Work to be completed
Data follows below. Repeat exactly the lines between the line holding "In de kijker" and the line holding "commerce des Algériens", inclusive, and nothing more; drop pictures.

Collected data
★ ★ ★ ★ ★ ★ ★
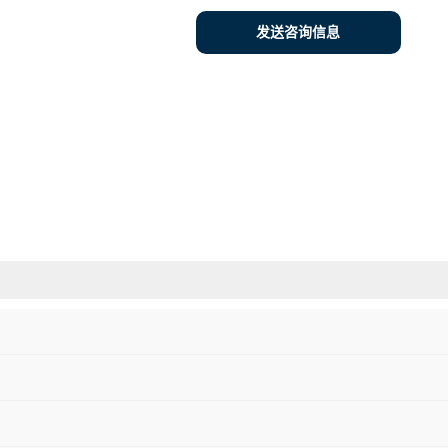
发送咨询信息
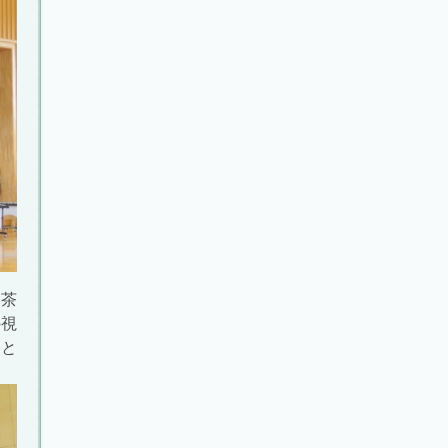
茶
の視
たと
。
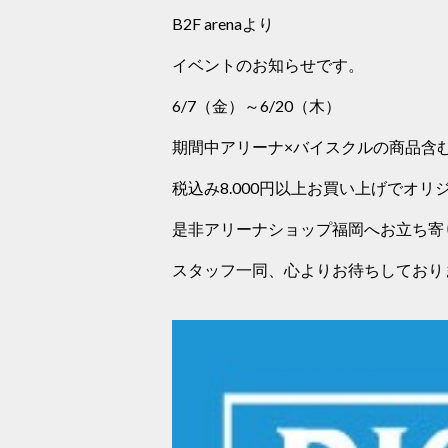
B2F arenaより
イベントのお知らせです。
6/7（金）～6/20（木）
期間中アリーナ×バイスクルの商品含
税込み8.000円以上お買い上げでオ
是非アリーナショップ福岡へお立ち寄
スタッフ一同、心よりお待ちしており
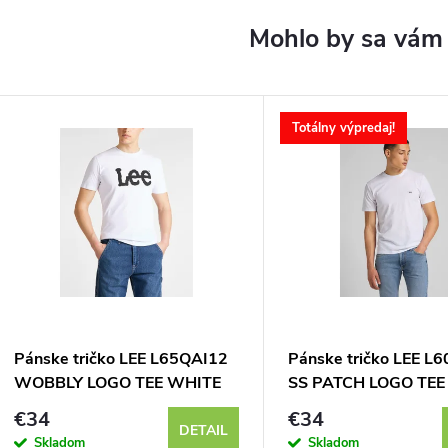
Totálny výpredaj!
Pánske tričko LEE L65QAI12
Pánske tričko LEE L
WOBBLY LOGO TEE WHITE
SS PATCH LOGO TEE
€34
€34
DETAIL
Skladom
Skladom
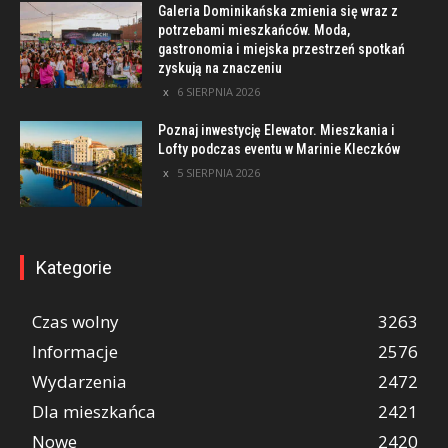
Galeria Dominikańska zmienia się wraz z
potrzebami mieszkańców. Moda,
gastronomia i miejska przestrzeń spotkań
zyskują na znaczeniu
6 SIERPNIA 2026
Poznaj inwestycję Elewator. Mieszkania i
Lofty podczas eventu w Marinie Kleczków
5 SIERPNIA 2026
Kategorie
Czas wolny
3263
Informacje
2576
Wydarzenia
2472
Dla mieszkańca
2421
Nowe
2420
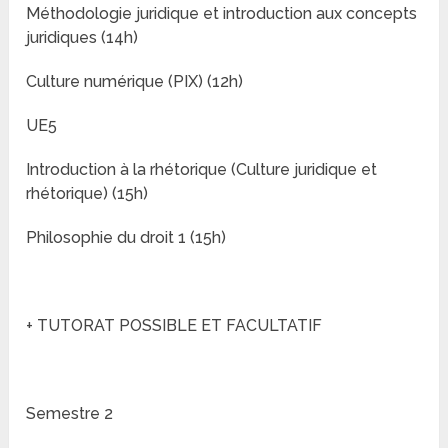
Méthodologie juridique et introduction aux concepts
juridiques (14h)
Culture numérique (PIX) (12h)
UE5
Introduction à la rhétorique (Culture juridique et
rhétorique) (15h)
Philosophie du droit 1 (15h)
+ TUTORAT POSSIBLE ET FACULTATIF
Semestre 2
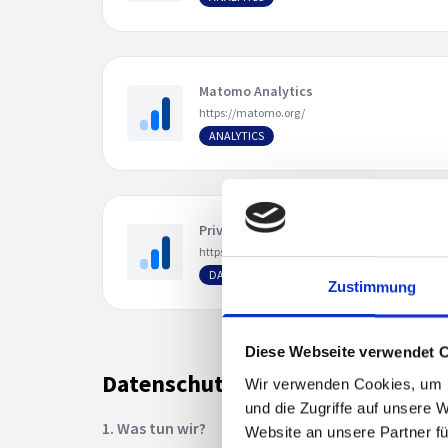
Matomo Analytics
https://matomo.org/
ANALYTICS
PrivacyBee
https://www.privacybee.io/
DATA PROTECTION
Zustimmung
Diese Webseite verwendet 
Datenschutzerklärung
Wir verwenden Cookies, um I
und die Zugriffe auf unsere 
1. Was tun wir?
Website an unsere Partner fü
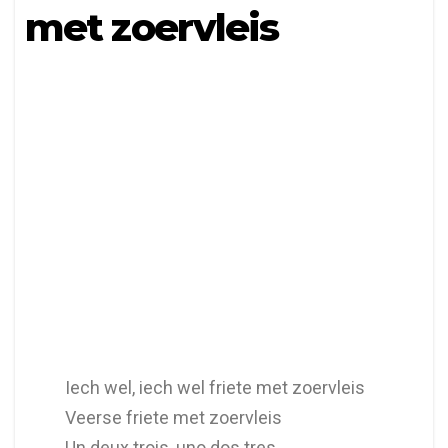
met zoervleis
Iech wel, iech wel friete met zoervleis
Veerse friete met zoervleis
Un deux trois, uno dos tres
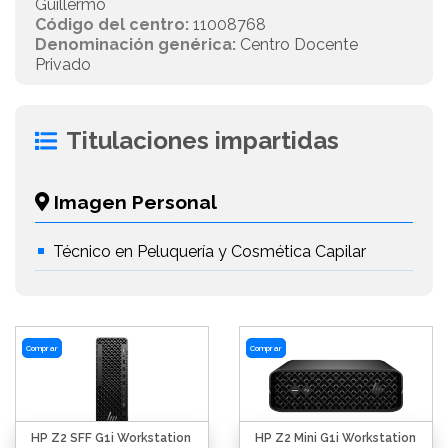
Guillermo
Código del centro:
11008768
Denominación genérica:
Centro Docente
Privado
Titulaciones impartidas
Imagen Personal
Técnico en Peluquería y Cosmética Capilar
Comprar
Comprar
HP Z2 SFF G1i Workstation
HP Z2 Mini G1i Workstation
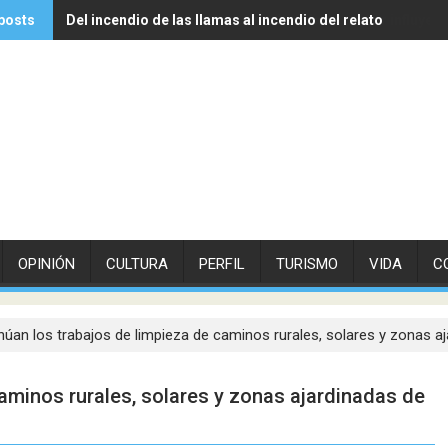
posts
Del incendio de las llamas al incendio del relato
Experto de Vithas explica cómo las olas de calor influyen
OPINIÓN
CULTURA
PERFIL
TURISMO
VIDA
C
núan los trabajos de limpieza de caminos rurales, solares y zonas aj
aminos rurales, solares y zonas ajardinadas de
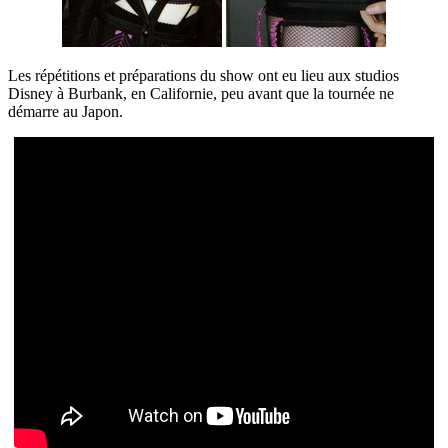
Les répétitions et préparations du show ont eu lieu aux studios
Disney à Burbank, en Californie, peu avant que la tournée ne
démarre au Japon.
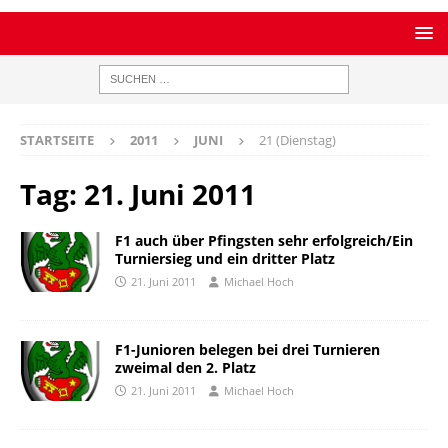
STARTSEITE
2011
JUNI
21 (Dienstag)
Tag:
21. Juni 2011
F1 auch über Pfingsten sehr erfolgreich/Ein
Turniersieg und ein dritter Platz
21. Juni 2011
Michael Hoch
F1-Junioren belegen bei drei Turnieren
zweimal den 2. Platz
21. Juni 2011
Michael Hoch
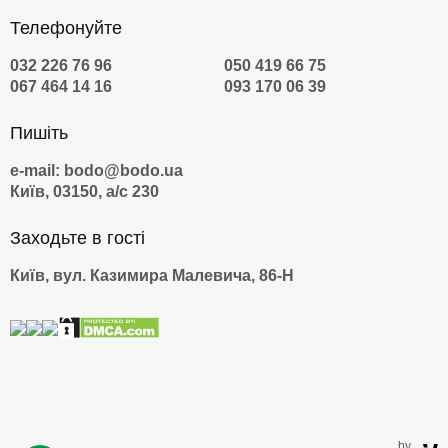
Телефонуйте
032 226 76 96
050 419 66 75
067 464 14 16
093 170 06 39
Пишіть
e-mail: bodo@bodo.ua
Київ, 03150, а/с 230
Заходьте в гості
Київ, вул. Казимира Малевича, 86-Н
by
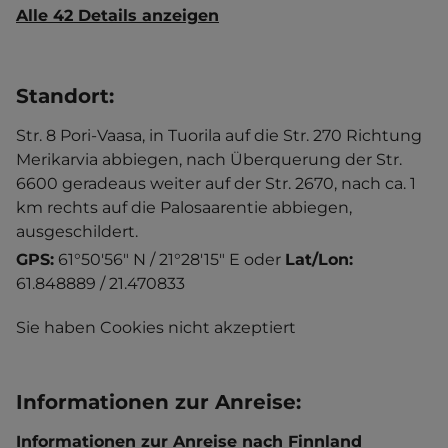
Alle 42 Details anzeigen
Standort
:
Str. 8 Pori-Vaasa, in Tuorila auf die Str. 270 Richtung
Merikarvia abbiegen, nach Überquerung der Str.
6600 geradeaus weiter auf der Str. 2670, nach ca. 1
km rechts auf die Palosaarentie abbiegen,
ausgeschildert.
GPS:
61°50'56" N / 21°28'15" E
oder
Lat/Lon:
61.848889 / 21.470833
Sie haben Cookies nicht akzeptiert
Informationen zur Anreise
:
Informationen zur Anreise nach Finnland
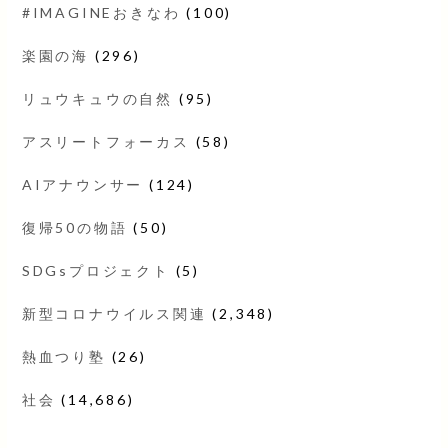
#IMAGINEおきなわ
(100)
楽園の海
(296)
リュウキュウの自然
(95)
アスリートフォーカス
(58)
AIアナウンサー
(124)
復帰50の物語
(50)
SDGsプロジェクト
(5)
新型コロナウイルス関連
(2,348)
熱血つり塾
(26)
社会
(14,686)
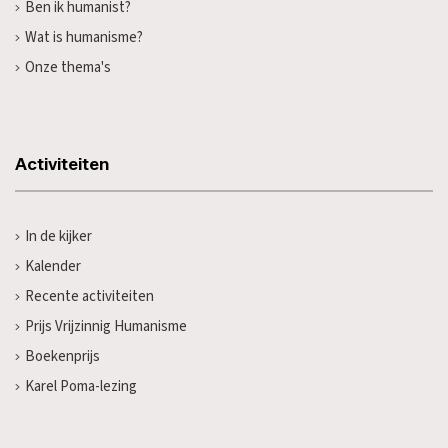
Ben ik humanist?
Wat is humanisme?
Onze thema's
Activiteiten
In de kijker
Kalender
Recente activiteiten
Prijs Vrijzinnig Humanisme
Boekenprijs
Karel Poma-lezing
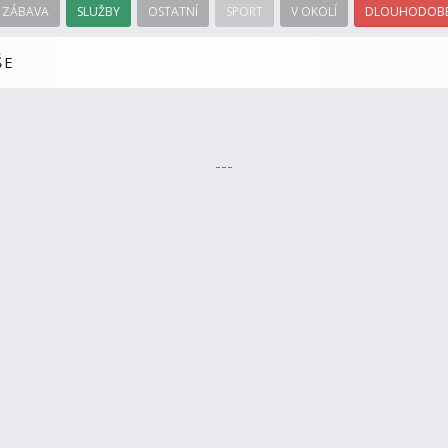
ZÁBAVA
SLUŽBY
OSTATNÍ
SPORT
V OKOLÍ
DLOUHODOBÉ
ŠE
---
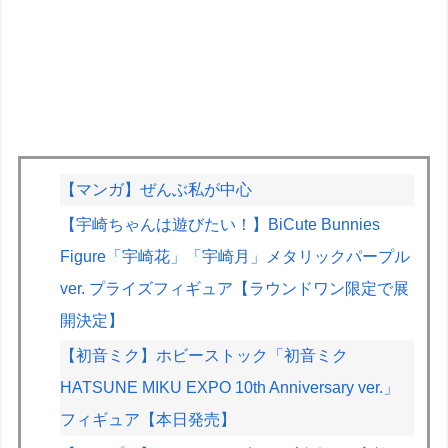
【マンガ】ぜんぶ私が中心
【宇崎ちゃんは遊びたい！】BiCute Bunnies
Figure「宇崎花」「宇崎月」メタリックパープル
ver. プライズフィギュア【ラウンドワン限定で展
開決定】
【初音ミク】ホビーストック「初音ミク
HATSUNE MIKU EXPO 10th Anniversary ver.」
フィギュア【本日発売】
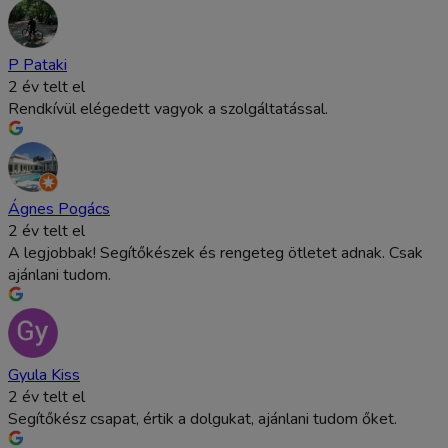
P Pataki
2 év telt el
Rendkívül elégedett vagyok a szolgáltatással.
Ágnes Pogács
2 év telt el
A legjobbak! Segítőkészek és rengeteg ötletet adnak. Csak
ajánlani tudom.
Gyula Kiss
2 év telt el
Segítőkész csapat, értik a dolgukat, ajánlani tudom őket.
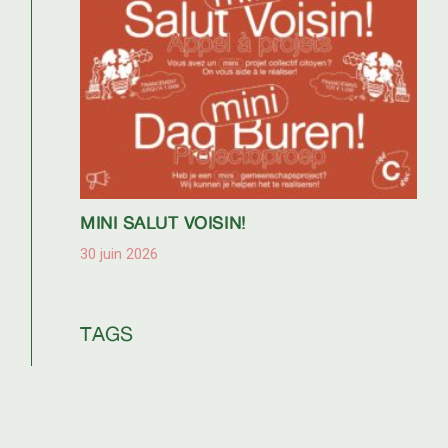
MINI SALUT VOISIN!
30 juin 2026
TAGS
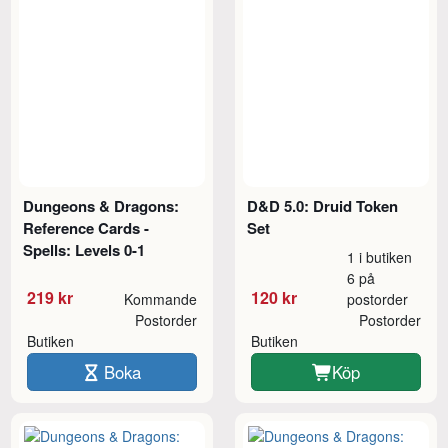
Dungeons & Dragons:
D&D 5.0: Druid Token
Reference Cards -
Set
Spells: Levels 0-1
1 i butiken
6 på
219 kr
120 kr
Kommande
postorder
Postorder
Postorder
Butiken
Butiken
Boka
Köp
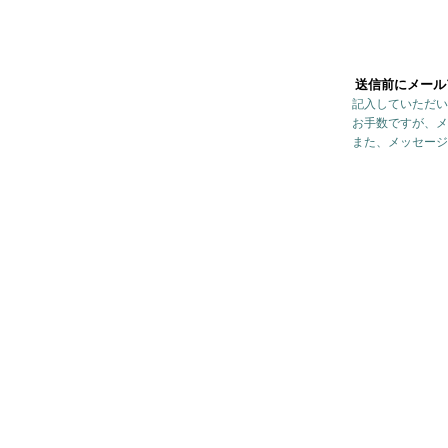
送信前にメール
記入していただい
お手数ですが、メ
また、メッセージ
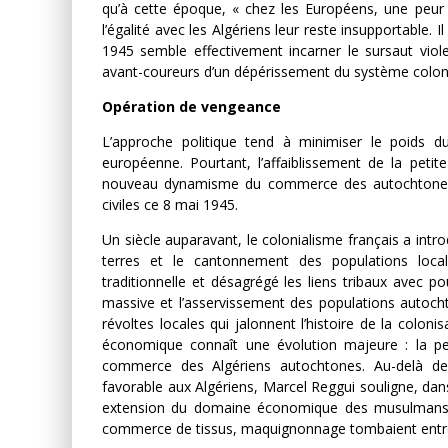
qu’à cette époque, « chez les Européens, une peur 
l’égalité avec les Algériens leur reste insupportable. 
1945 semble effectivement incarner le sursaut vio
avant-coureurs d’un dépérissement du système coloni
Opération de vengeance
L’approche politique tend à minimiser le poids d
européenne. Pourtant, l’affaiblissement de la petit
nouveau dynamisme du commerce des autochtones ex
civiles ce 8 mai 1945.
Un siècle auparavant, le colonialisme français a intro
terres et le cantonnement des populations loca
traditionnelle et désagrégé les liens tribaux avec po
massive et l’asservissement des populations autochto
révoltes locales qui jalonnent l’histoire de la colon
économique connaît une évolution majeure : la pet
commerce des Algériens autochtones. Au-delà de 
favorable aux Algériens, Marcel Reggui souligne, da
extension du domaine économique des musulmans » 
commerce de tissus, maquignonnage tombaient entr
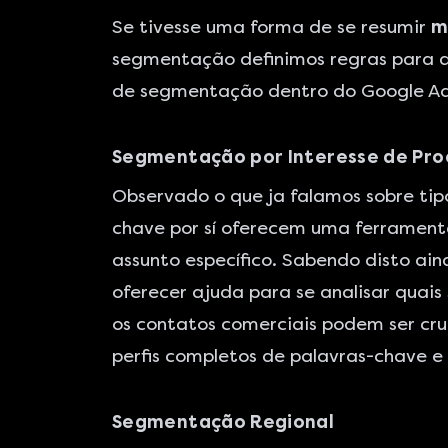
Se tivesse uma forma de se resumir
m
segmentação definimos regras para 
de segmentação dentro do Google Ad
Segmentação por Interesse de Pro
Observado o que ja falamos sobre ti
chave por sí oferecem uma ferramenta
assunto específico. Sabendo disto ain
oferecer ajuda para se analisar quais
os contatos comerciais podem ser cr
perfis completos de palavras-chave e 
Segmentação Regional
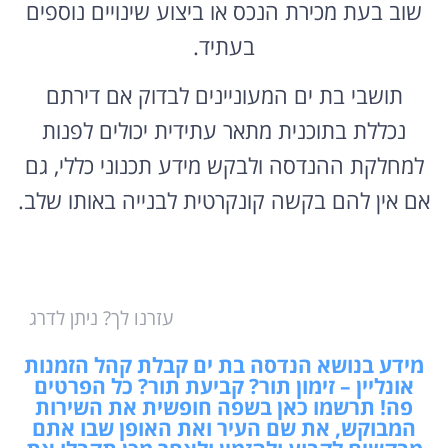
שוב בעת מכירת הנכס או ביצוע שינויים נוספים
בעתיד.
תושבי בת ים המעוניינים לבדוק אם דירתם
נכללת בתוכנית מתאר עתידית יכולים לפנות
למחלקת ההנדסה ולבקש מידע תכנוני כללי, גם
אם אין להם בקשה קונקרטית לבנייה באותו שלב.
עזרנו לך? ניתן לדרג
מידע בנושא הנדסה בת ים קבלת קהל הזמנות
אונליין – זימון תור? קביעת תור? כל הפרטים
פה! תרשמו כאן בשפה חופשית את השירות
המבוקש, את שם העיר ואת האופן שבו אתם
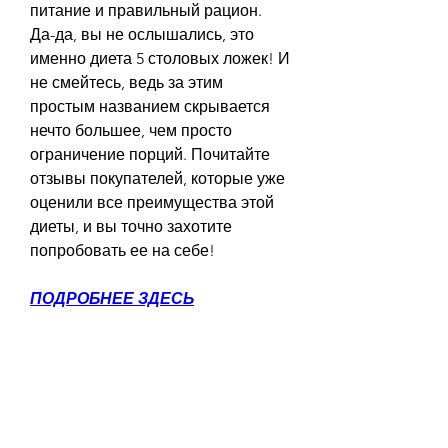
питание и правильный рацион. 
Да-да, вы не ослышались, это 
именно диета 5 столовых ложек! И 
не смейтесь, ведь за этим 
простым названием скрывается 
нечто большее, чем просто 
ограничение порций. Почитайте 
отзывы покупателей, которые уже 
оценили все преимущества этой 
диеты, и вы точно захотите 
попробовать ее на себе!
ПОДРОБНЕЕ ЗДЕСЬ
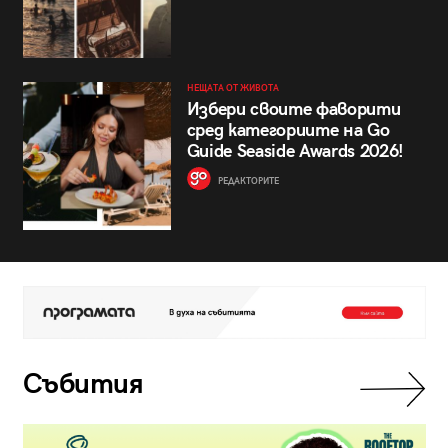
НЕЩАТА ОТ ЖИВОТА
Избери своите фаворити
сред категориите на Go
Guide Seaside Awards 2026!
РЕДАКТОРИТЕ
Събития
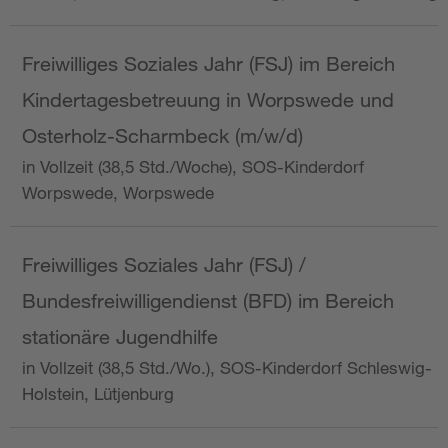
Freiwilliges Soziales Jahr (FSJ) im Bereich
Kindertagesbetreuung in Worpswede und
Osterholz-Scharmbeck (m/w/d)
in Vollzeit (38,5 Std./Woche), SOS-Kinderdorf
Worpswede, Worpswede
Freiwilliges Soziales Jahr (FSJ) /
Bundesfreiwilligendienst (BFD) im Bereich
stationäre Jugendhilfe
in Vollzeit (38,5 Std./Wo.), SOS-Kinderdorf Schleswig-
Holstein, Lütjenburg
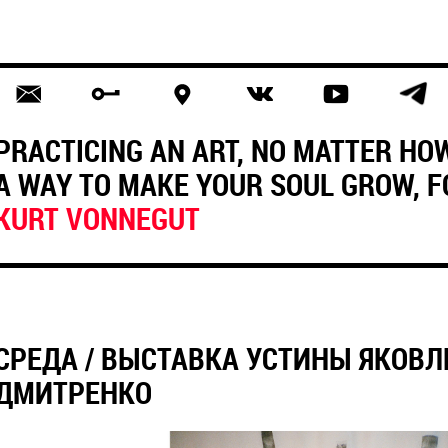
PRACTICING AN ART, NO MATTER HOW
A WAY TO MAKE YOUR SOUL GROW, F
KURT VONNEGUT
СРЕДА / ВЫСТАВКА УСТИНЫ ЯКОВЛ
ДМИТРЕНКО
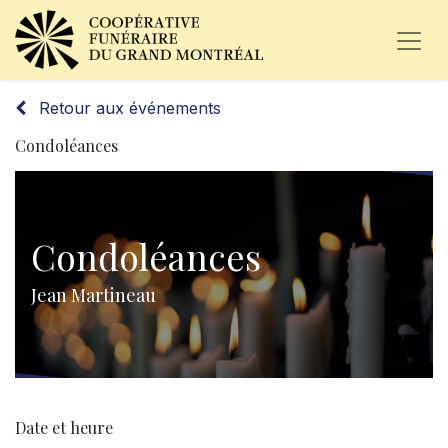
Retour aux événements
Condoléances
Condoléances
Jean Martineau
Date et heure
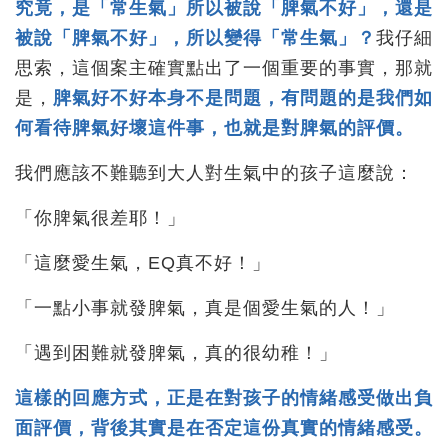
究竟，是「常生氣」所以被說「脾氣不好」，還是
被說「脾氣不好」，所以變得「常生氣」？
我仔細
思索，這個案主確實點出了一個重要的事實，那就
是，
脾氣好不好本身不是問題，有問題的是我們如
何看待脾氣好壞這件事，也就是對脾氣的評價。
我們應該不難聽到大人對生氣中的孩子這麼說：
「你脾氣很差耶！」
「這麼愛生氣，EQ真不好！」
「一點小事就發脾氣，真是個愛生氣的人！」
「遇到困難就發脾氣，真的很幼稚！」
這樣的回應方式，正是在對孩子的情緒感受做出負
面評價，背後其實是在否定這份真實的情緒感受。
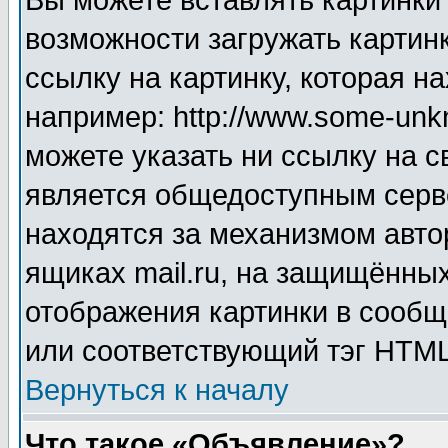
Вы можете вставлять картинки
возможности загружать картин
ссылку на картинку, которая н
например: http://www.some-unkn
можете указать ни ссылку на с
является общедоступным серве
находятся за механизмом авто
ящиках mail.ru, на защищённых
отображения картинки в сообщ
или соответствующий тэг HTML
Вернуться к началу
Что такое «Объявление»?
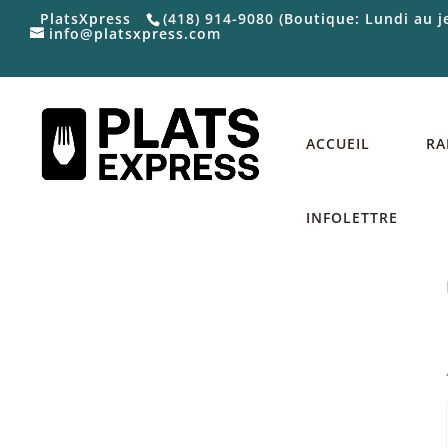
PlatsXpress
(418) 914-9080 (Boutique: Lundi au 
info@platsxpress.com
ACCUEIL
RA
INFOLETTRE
★ ★ ★ ★ ★ ★ ★
Response for this exercise
In de kijker
Kalender
Recente activiteiten
Prijs Vrijzinnig Humanisme
Boekenprijs
Karel Poma-lezing
ZÁBAVA
SLUŽBY
OSTATNÍ
SPORT
V OKOLÍ
DLOUHODOBÉ
ŠE
---
【マンガ】ぜんぶ私が中心
【宇崎ちゃんは遊びたい！】BiCute Bunnies
Figure「宇崎花」「宇崎月」メタリックパープル
ver. プライズフィギュア【ラウンドワン限定で展
開決定】
【初音ミク】ホビーストック「初音ミク
HATSUNE MIKU EXPO 10th Anniversary ver.」
フィギュア【本日発売】
P Pataki
2 év telt el
Rendkívül elégedett vagyok a szolgáltatással.
Ágnes Pogács
2 év telt el
A legjobbak! Segítőkészek és rengeteg ötletet adnak. Csak
ajánlani tudom.
Gyula Kiss
2 év telt el
Segítőkész csapat, értik a dolgukat, ajánlani tudom őket.
MINI SALUT VOISIN!
30 juin 2026
TAGS
Dungeons & Dragons:
D&D 5.0: Druid Token
Reference Cards -
Set
Spells: Levels 0-1
1 i butiken
6 på
219 kr
120 kr
Kommande
postorder
Postorder
Postorder
Butiken
Butiken
Boka
Köp
送信前にメール
記入していただい
お手数ですが、メ
また、メッセージ
qu’à cette époque, « chez les Européens, une peur 
l’égalité avec les Algériens leur reste insupportable. 
1945 semble effectivement incarner le sursaut vio
avant-coureurs d’un dépérissement du système coloni
Opération de vengeance
L’approche politique tend à minimiser le poids d
européenne. Pourtant, l’affaiblissement de la petit
nouveau dynamisme du commerce des autochtones ex
civiles ce 8 mai 1945.
Un siècle auparavant, le colonialisme français a intro
terres et le cantonnement des populations loca
traditionnelle et désagrégé les liens tribaux avec po
massive et l’asservissement des populations autochto
révoltes locales qui jalonnent l’histoire de la colon
économique connaît une évolution majeure : la pet
commerce des Algériens autochtones. Au-delà de 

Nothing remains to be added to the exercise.